##### DATA EXTRACT #####
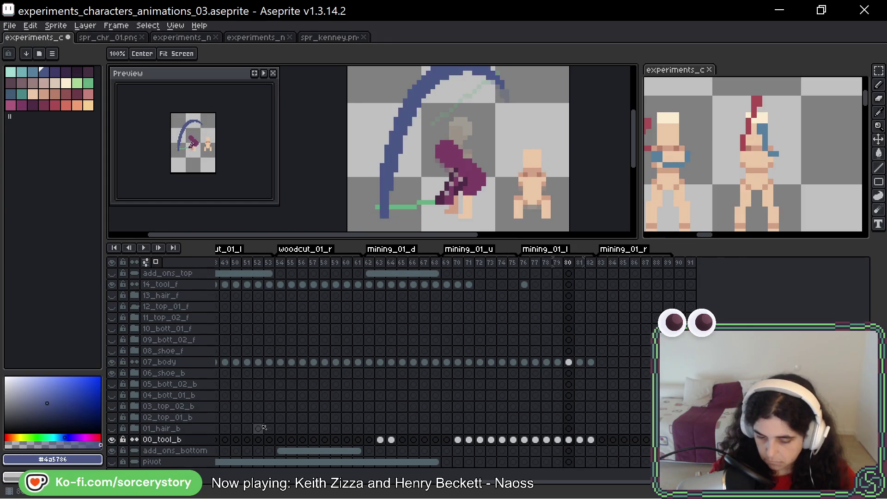
{"action": "key", "text": "Return"}
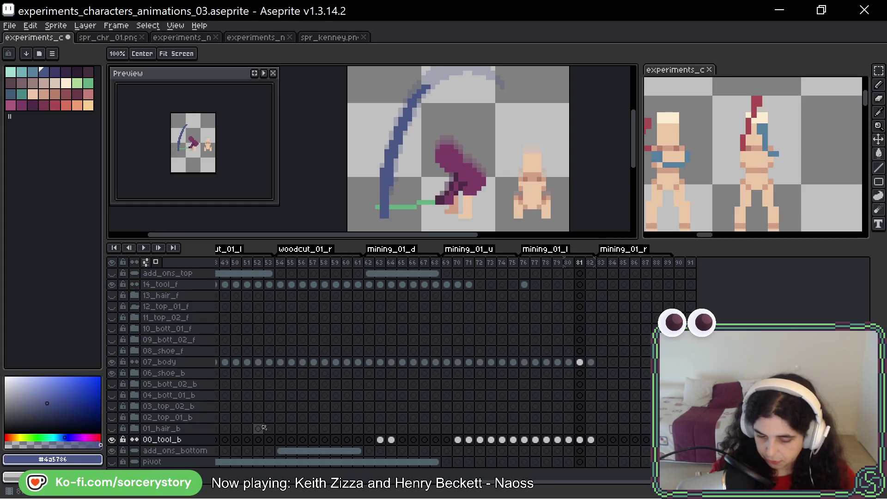
{"action": "key", "text": "b"}
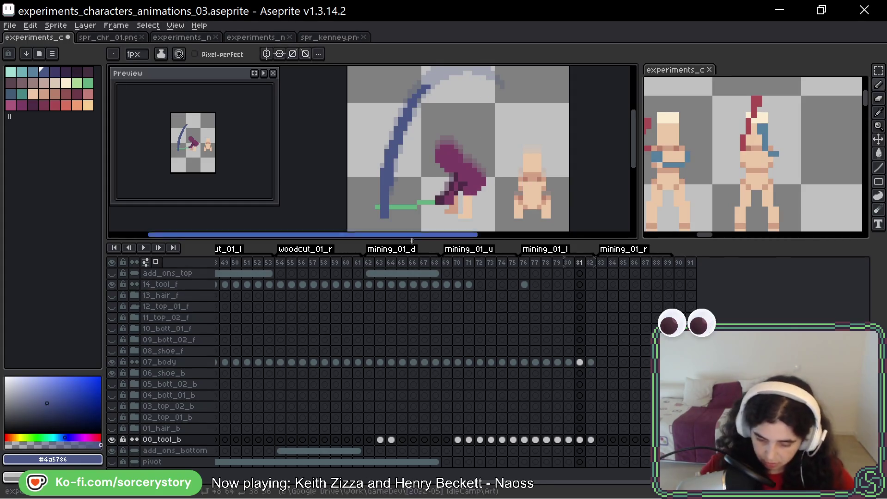
{"action": "left_click", "coordinate": [424, 263]}
{"action": "key", "text": "minus"}
{"action": "key", "text": "minus"}
{"action": "key", "text": "minus"}
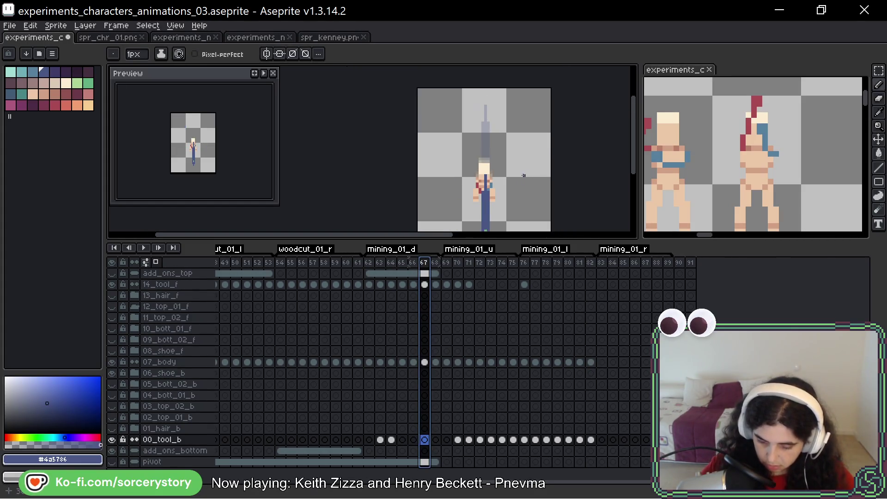
- Delete the empty frame 81 from the timeline and replay the animation
{"action": "left_click", "coordinate": [507, 263]}
{"action": "left_click", "coordinate": [579, 263]}
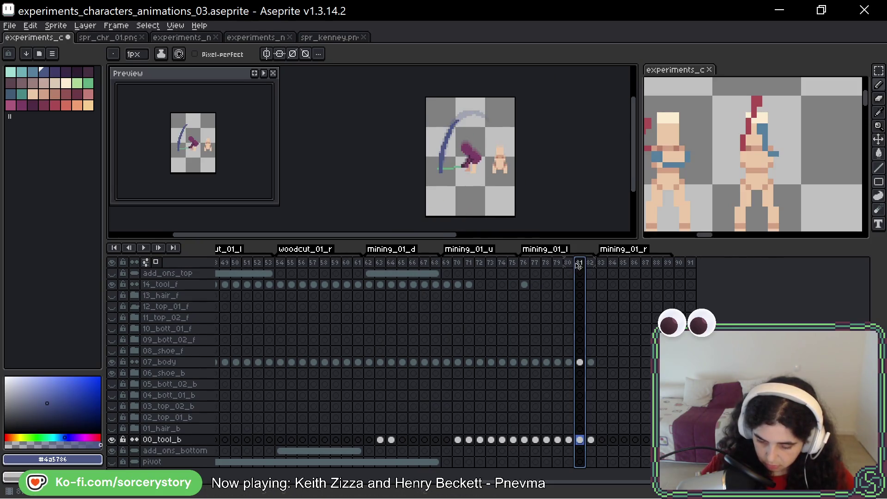
{"action": "right_click", "coordinate": [579, 263]}
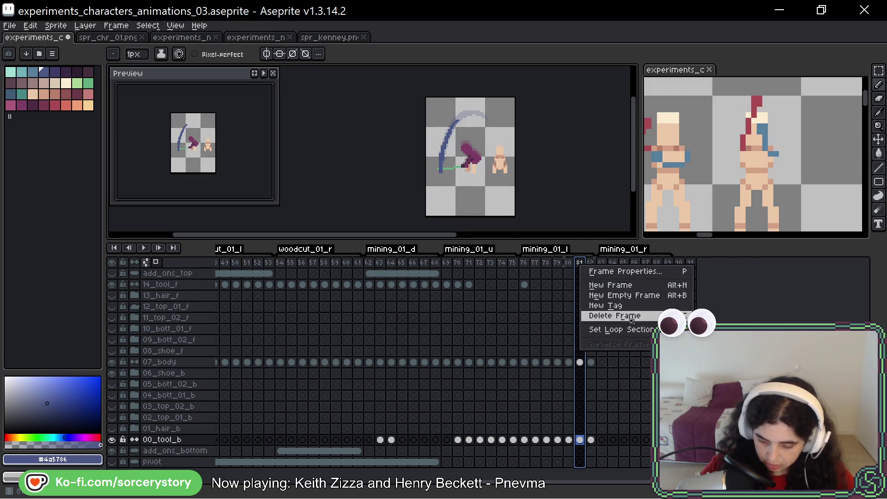
{"action": "left_click", "coordinate": [615, 317]}
{"action": "key", "text": "Return"}
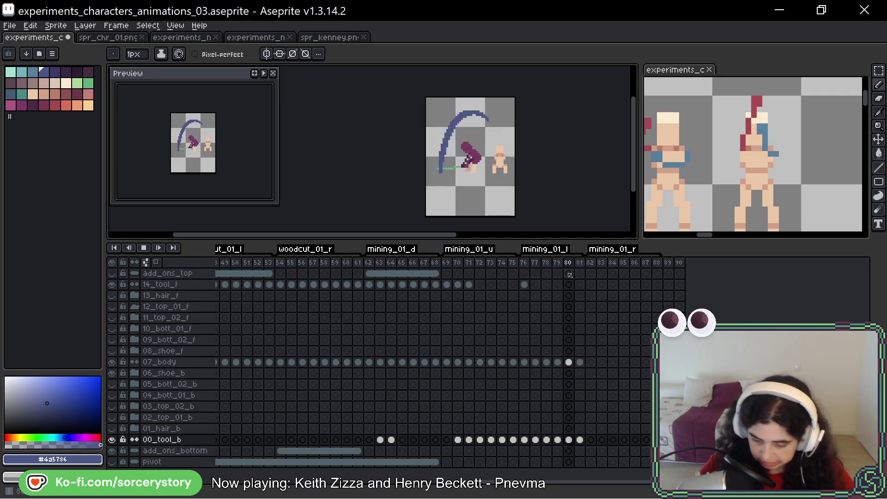
- Replay the animation and step between frames 77–79 to check the pickaxe swing
{"action": "key", "text": "alt+n"}
{"action": "key", "text": "Return"}
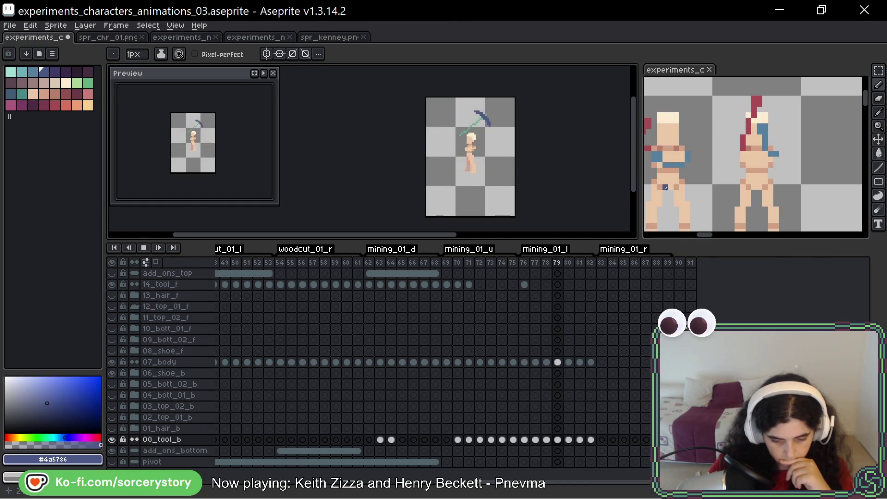
{"action": "key", "text": "Right"}
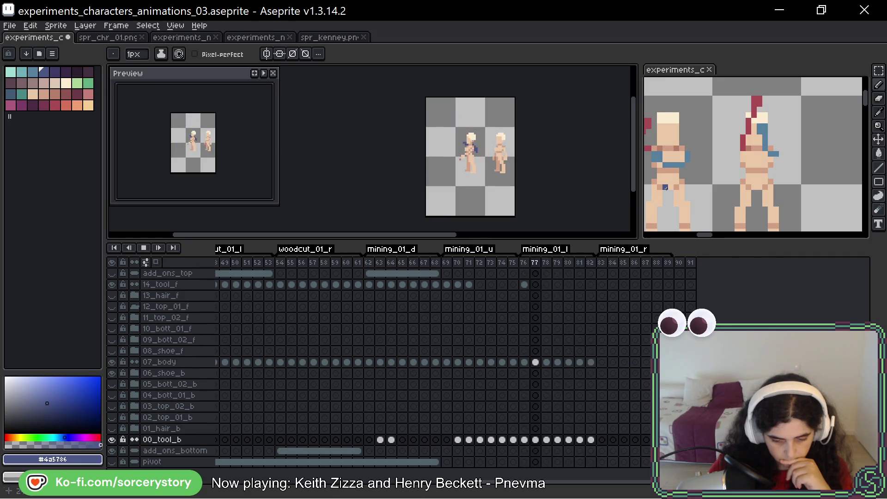
{"action": "key", "text": "Left"}
{"action": "key", "text": "Left"}
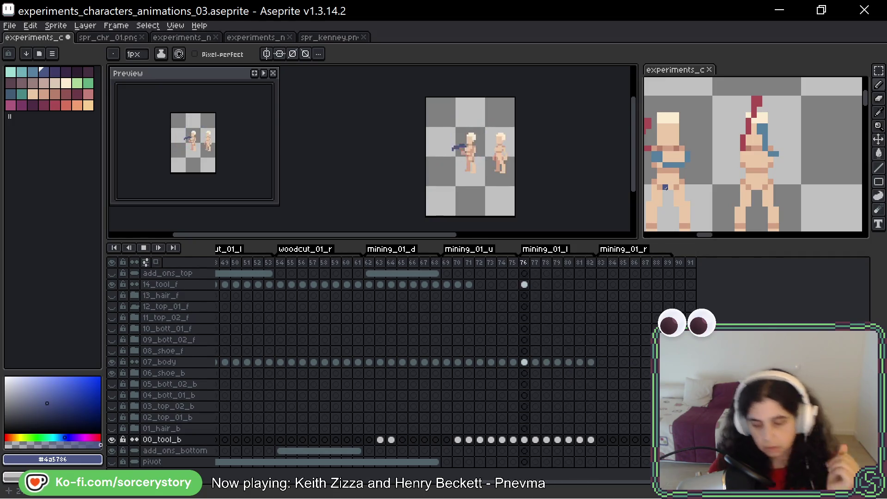
{"action": "key", "text": "Right"}
{"action": "key", "text": "Right"}
{"action": "key", "text": "Left"}
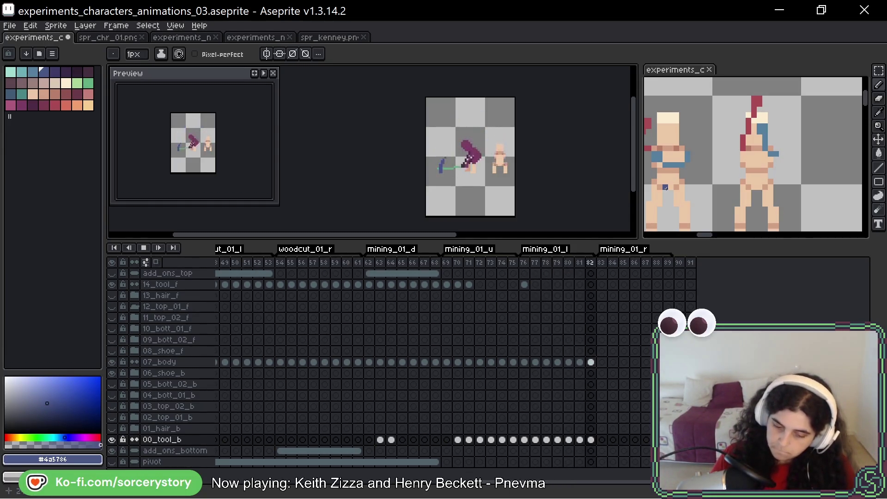
{"action": "key", "text": "Left"}
{"action": "key", "text": "Left"}
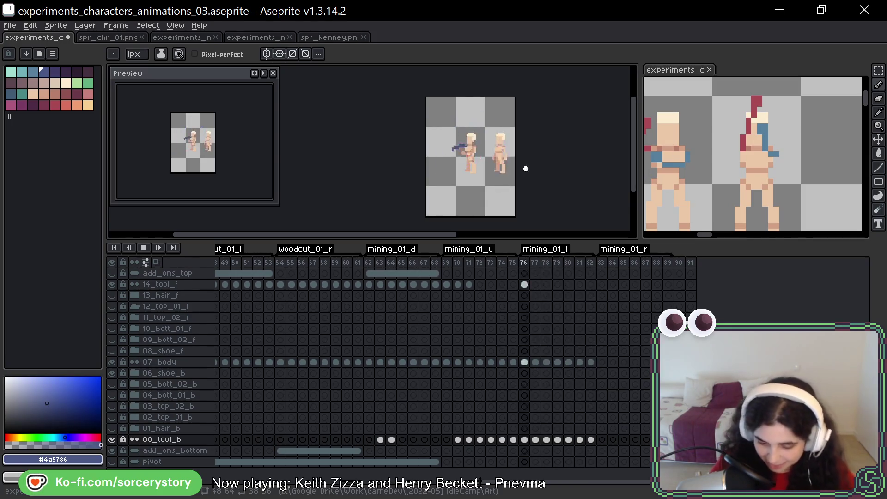
{"action": "scroll", "coordinate": [533, 161], "scroll_direction": "up", "scroll_amount": 1}
{"action": "mouse_move", "coordinate": [533, 161]}
{"action": "left_mouse_down"}
{"action": "mouse_move", "coordinate": [535, 146]}
{"action": "mouse_move", "coordinate": [540, 159]}
{"action": "left_mouse_up"}
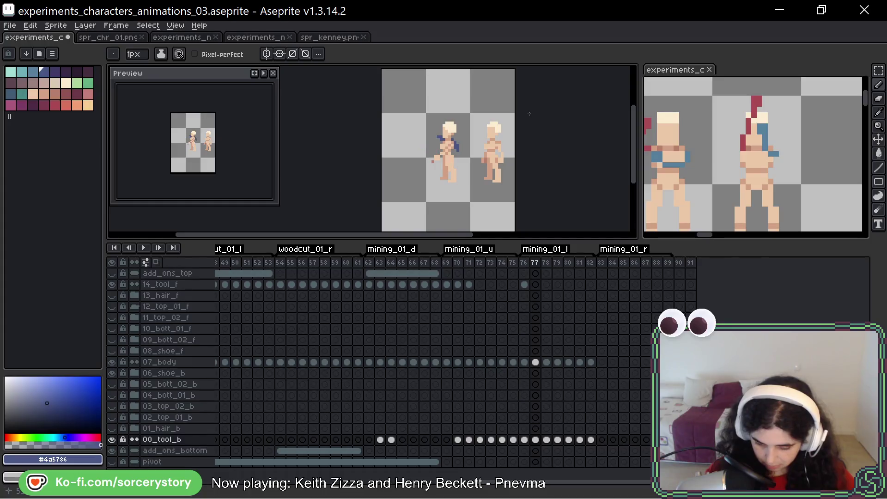
- Stop playback, select the 07_body cel, and zoom in on frame 78
{"action": "key", "text": "Return"}
{"action": "key", "text": "Left"}
{"action": "key", "text": "Left"}
{"action": "key", "text": "Left"}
#####
• [ASSIGNMENT]: Could you restate each record word for word, keeping the pictures out?

• [REPLY]:
{"action": "key", "text": "Return"}
{"action": "key", "text": "b"}
{"action": "left_click", "coordinate": [424, 263]}
{"action": "key", "text": "minus"}
{"action": "key", "text": "minus"}
{"action": "key", "text": "minus"}
- Delete the empty frame 81 from the timeline and replay the animation
{"action": "left_click", "coordinate": [507, 263]}
{"action": "left_click", "coordinate": [579, 263]}
{"action": "right_click", "coordinate": [579, 263]}
{"action": "left_click", "coordinate": [615, 317]}
{"action": "key", "text": "Return"}
- Replay the animation and step between frames 77–79 to check the pickaxe swing
{"action": "key", "text": "alt+n"}
{"action": "key", "text": "Return"}
{"action": "key", "text": "Right"}
{"action": "key", "text": "Left"}
{"action": "key", "text": "Left"}
{"action": "key", "text": "Right"}
{"action": "key", "text": "Right"}
{"action": "key", "text": "Left"}
{"action": "key", "text": "Left"}
{"action": "key", "text": "Left"}
{"action": "scroll", "coordinate": [533, 161], "scroll_direction": "up", "scroll_amount": 1}
{"action": "mouse_move", "coordinate": [533, 161]}
{"action": "left_mouse_down"}
{"action": "mouse_move", "coordinate": [535, 146]}
{"action": "mouse_move", "coordinate": [540, 159]}
{"action": "left_mouse_up"}
- Stop playback, select the 07_body cel, and zoom in on frame 78
{"action": "key", "text": "Return"}
{"action": "key", "text": "Left"}
{"action": "key", "text": "Left"}
{"action": "key", "text": "Left"}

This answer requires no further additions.